'''

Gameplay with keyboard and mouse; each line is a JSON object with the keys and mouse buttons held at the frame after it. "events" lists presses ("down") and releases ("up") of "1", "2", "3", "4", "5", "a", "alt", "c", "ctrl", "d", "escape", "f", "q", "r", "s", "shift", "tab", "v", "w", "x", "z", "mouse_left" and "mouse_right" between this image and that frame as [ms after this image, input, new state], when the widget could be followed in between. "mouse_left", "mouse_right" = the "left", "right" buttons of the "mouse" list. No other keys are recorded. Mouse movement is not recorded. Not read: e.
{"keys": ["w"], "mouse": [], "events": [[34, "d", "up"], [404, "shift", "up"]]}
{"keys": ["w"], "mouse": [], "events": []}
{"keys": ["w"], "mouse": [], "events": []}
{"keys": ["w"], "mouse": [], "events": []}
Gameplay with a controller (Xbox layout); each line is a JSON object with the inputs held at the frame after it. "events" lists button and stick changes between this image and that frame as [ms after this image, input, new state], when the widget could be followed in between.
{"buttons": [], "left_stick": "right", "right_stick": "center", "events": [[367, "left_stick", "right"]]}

'''

**REQUIREMENT:** Every line that includes "followed" must be copied from the material above.

**ANSWER SECTION:**
Gameplay with keyboard and mouse; each line is a JSON object with the keys and mouse buttons held at the frame after it. "events" lists presses ("down") and releases ("up") of "1", "2", "3", "4", "5", "a", "alt", "c", "ctrl", "d", "escape", "f", "q", "r", "s", "shift", "tab", "v", "w", "x", "z", "mouse_left" and "mouse_right" between this image and that frame as [ms after this image, input, new state], when the widget could be followed in between. "mouse_left", "mouse_right" = the "left", "right" buttons of the "mouse" list. No other keys are recorded. Mouse movement is not recorded. Not read: e.
Gameplay with a controller (Xbox layout); each line is a JSON object with the inputs held at the frame after it. "events" lists button and stick changes between this image and that frame as [ms after this image, input, new state], when the widget could be followed in between.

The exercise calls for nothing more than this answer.